Another paper issued by the academy in 1872, and characteristic of the new thought of the time, was by Benj, M, Martin on the "Unity of the General Forces of Nature," but this was physical rather than biological.
If one were forced to accept the presidential addresses of the American Association for the Advancement of Science as indicative of the advancement of science in American associations, the address of 1873, delivered by one who said he thought that natural selection had died with Lamarck, would sadly mislead. He writes:
In Darwin we have one of those philosophers whose great knowledge of animal and vegetable life is transcended only by his imagination.
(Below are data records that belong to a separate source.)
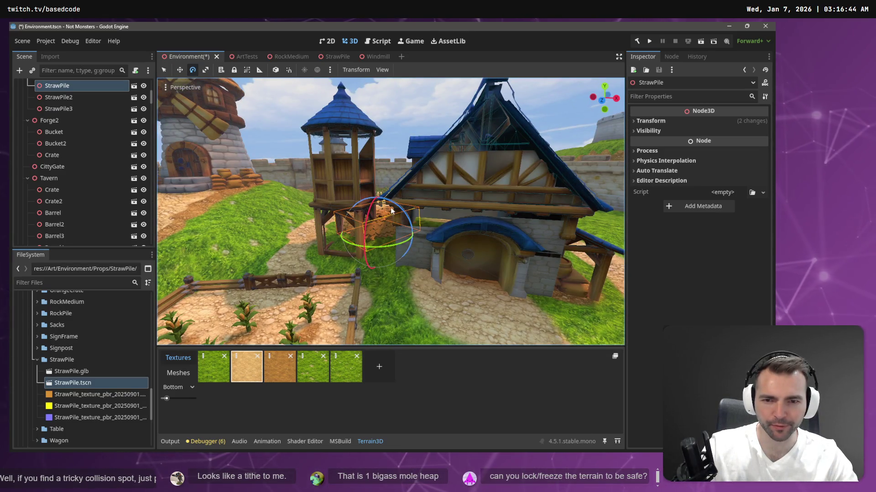
key(w)
drag(376, 198, 379, 195)
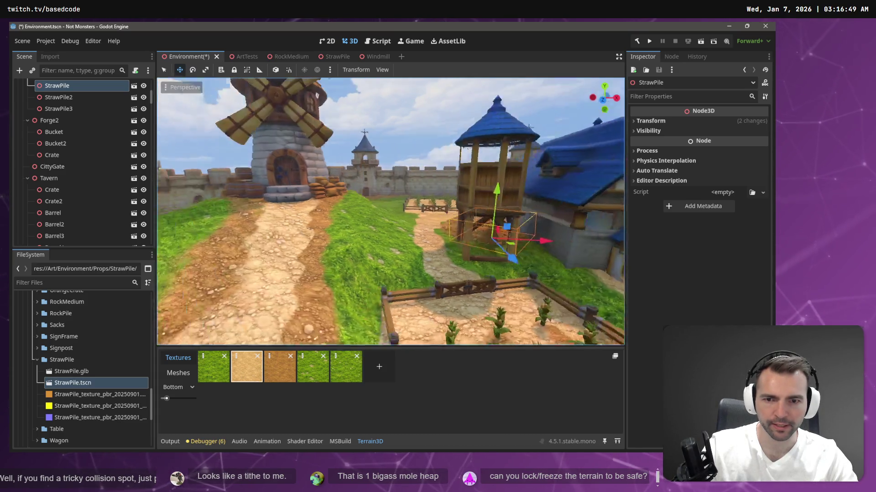
key(s)
key(s)
key(ctrl+s)
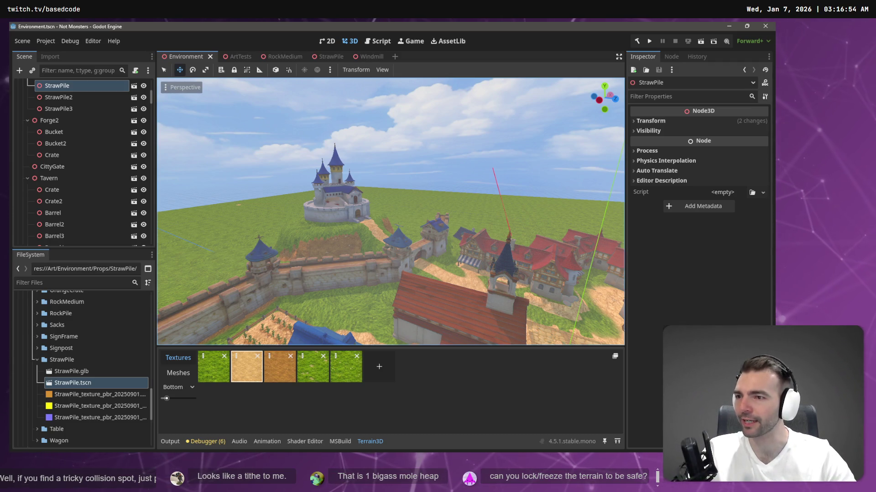
scroll(111, 122, up, 5)
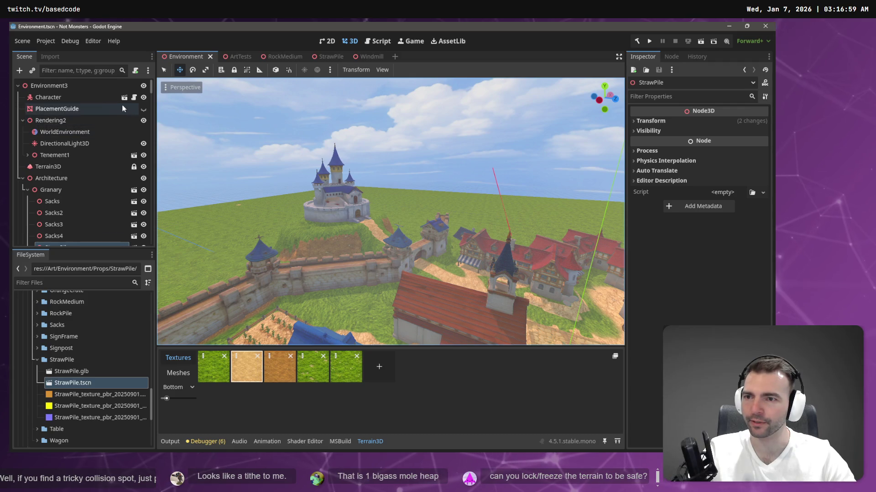
- Select the Terrain3D node and toggle its lock in the Scene dock
click(82, 166)
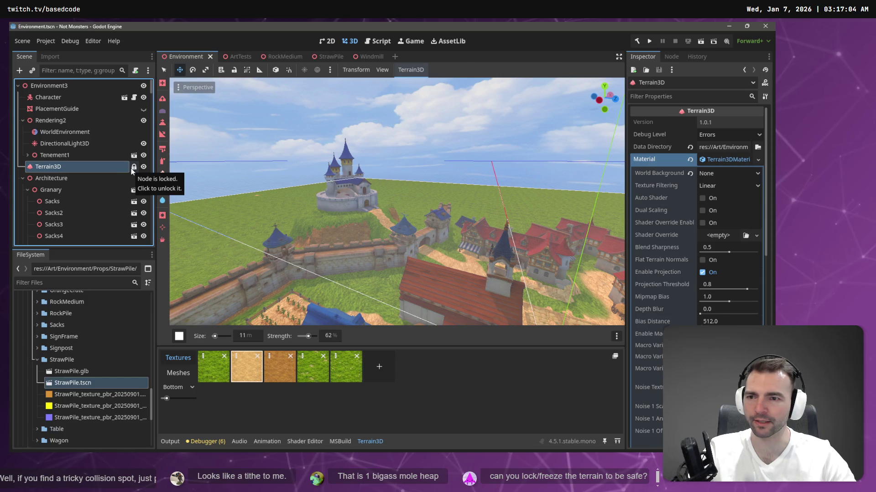
click(133, 167)
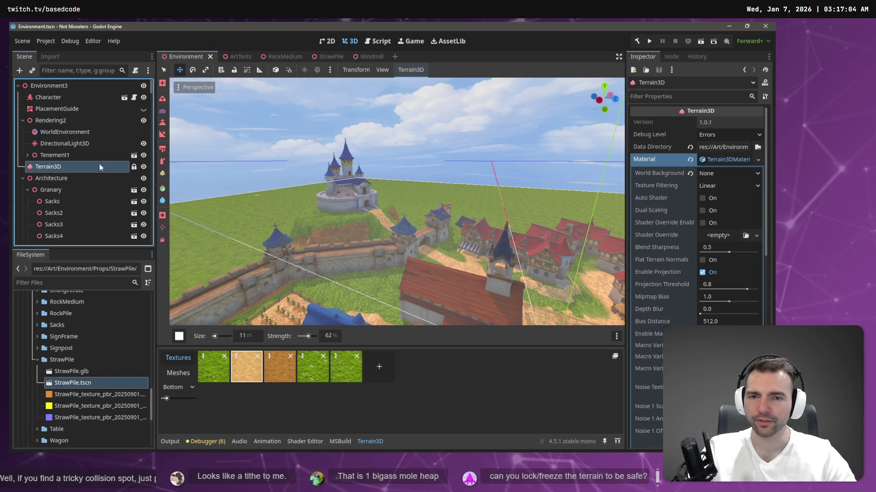
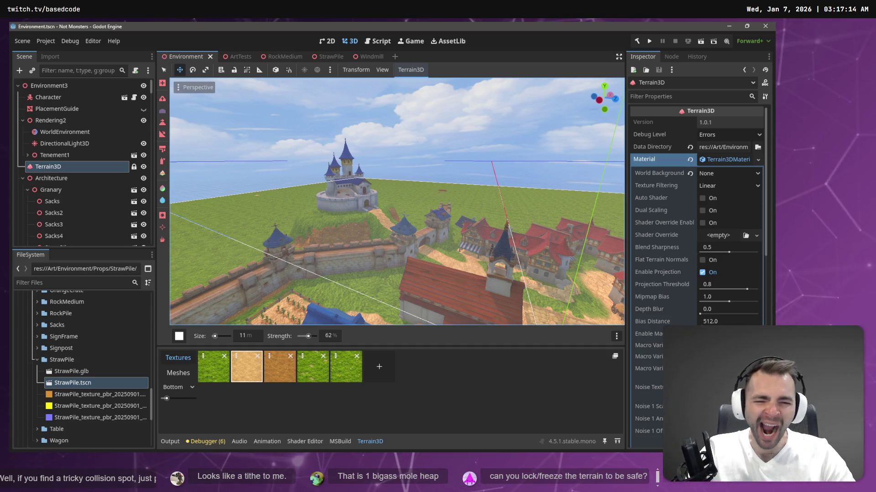
- Fly over the market street, crop field and windmills to tour the village, then bring up the browser
drag(438, 192, 438, 183)
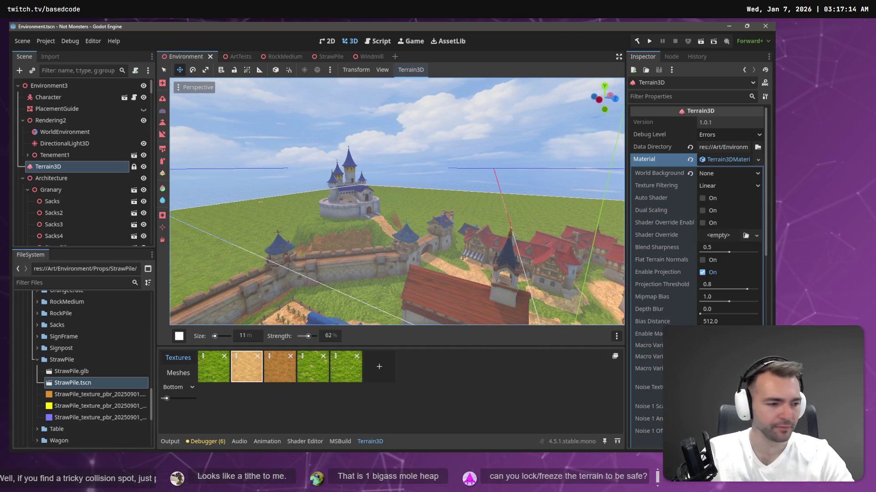
key(w)
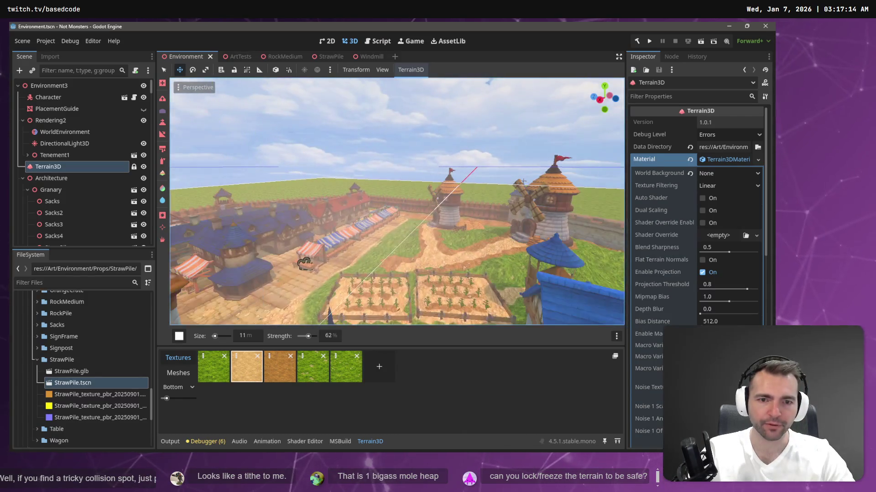
key(w)
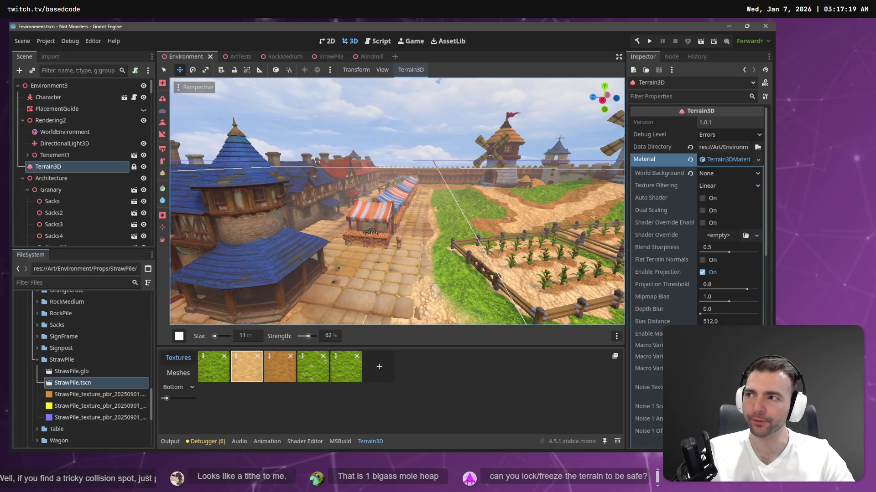
key(w)
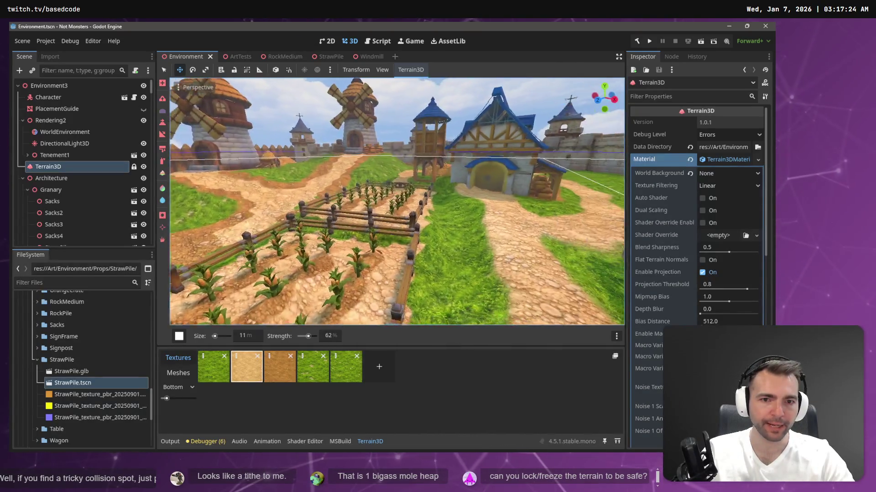
key(w)
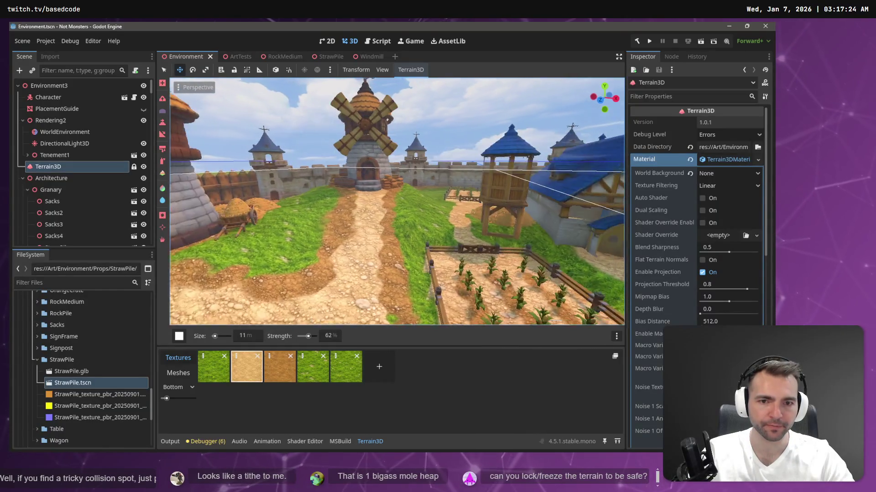
key(w)
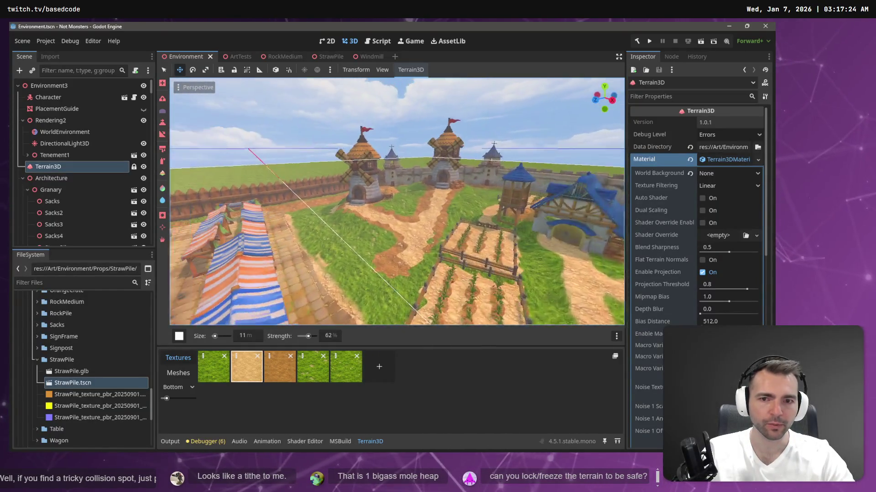
key(w)
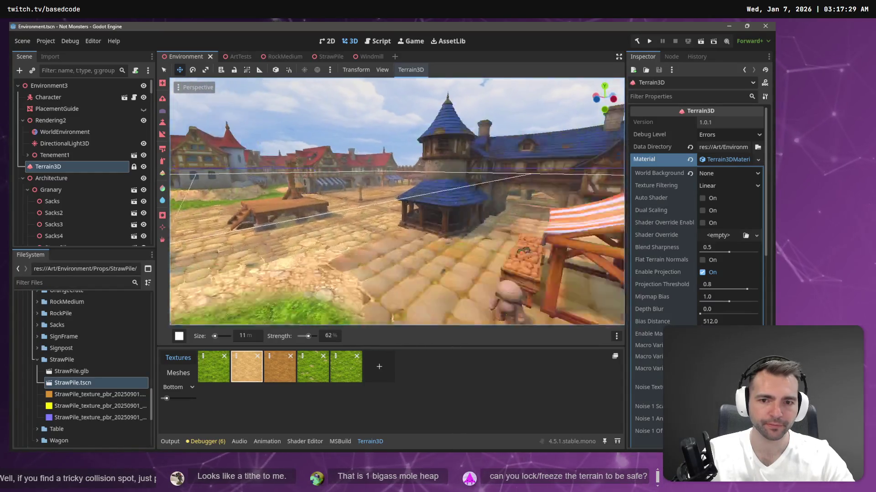
drag(423, 131, 425, 131)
In fact, he is to be regarded more as a metaphysician with a highly-wrought imagination than as a scientist.
But this is only the beginning of the gloom that anticipated the dawn.
Although in 1874 Dr. Elsberg, in a "Contribution to the Doctrine of Evolution," addressed this academy (and also the American Association for the Advancement of Science), in favor of the principles of Darwin, although Cope continued to sustain his earlier contentions, and general workers were beginning to make original observations in favor of the principles of organic descent, the reviewers of the deliberations of scientific gatherings give little promise of anything like a general acceptance of the beliefs in which we are interested.
In 1875, the retiring president of the American Association said:
I fear that the unhappy spirit of contention still survives, and that there are a few who fight for victory rather than for the truth.
One of the vice-presidents at this meeting declined to "enter on the vast field of discussion. . . opened up by Darwin and others," and resolved to avoid the use of the word "evolution," "as this has recently been employed in so many senses as to have become nearly useless for any scientific purpose."
Thus closed five years of struggle.
The year 1876, the centennial of political independence in America, marked also the dawn of intellectual independence and scientific freedom. It was the year of Brooks's first Salpa paper, and of his paper on pangenesis. Cope explicitly stated that the law of natural selection was now generally accepted, and the then librarian of this academy, Louis Elsberg, submitted his paper on the plastidule hypothesis, as nonchalantly as though he were discussing a lingual ribbon.
It was under these really blessed conditions that the American Association met in Buffalo and listened to a vice-presidential address fully worthy the title of the organization, Edward S. Morse had demonstrated his ability as an investigator in his paper of 1872, already mentioned, but the simple, straightforward, patient and kindly manner in which he addressed his audience in 1876, the thoroughness with which he scanned the work of others, the fairness with which he acknowledged the value of their results, and his concluding passages, in which he indicated the important bearing that the theories of descent had upon the social problems of the day, render his address a fit conclusion of a distinct epoch in the history of American science.
Since 1876, practically every zoological worker has sought to make some contribution that might strengthen his faith in a rational evolution of organic life and activities. It may be that such contributions will prove insufficient. It may be that Darwinism as a thing will ultimately fail of proof, but to those in the future who may inquire for the reason for these exercises and for the erection of this monument, Darwinism as a method will ever be a sufficient reply.
- ↑ An address given at the American Museum of Natural History on February 12.